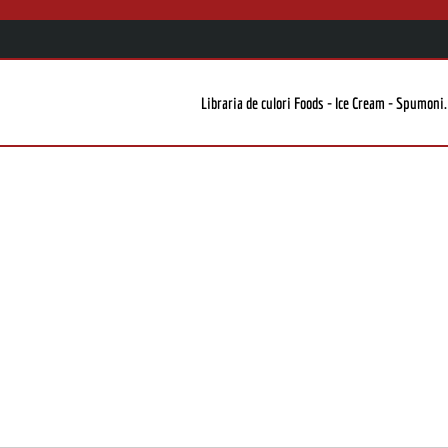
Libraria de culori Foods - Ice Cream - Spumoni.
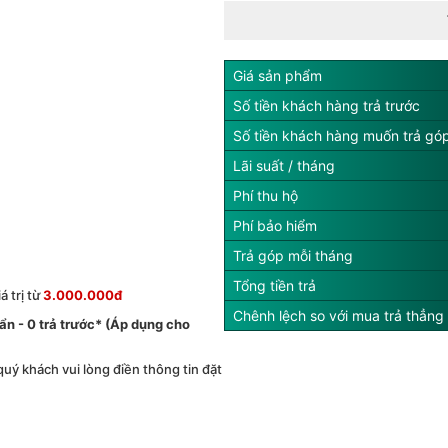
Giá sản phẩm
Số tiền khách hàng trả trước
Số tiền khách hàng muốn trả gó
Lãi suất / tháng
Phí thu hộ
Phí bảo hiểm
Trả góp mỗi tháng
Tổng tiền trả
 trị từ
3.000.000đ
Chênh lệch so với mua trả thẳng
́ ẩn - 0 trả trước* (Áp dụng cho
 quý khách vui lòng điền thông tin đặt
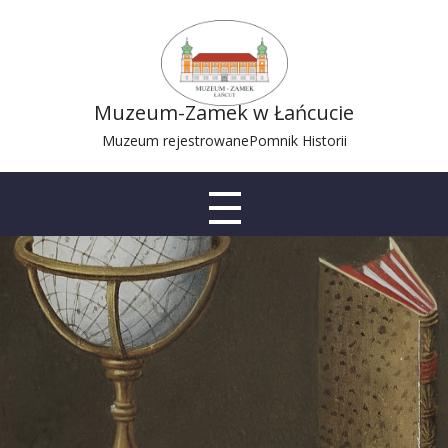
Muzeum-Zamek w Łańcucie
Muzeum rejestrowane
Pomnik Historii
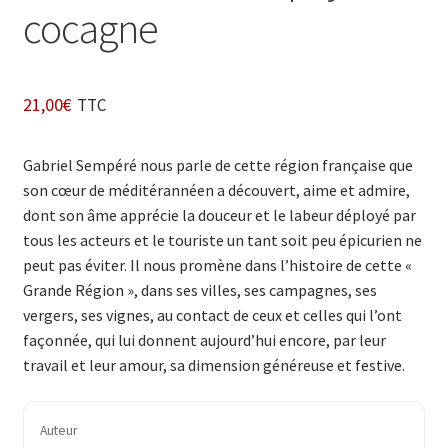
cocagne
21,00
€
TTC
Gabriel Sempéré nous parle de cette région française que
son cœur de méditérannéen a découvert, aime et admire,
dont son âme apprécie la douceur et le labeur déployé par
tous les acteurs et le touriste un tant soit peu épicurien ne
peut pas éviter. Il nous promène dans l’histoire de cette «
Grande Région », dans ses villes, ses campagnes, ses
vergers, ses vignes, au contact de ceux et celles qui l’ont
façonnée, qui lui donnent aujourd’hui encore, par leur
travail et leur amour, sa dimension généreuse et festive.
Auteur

◆ Task objective
Repeat, exactly as they stand above, the lines from the line with "son cœur de" to the line with "ses campagnes, ses", both lines included.

◆ Answer space
son cœur de méditérannéen a découvert, aime et admire,
dont son âme apprécie la douceur et le labeur déployé par
tous les acteurs et le touriste un tant soit peu épicurien ne
peut pas éviter. Il nous promène dans l’histoire de cette «
Grande Région », dans ses villes, ses campagnes, ses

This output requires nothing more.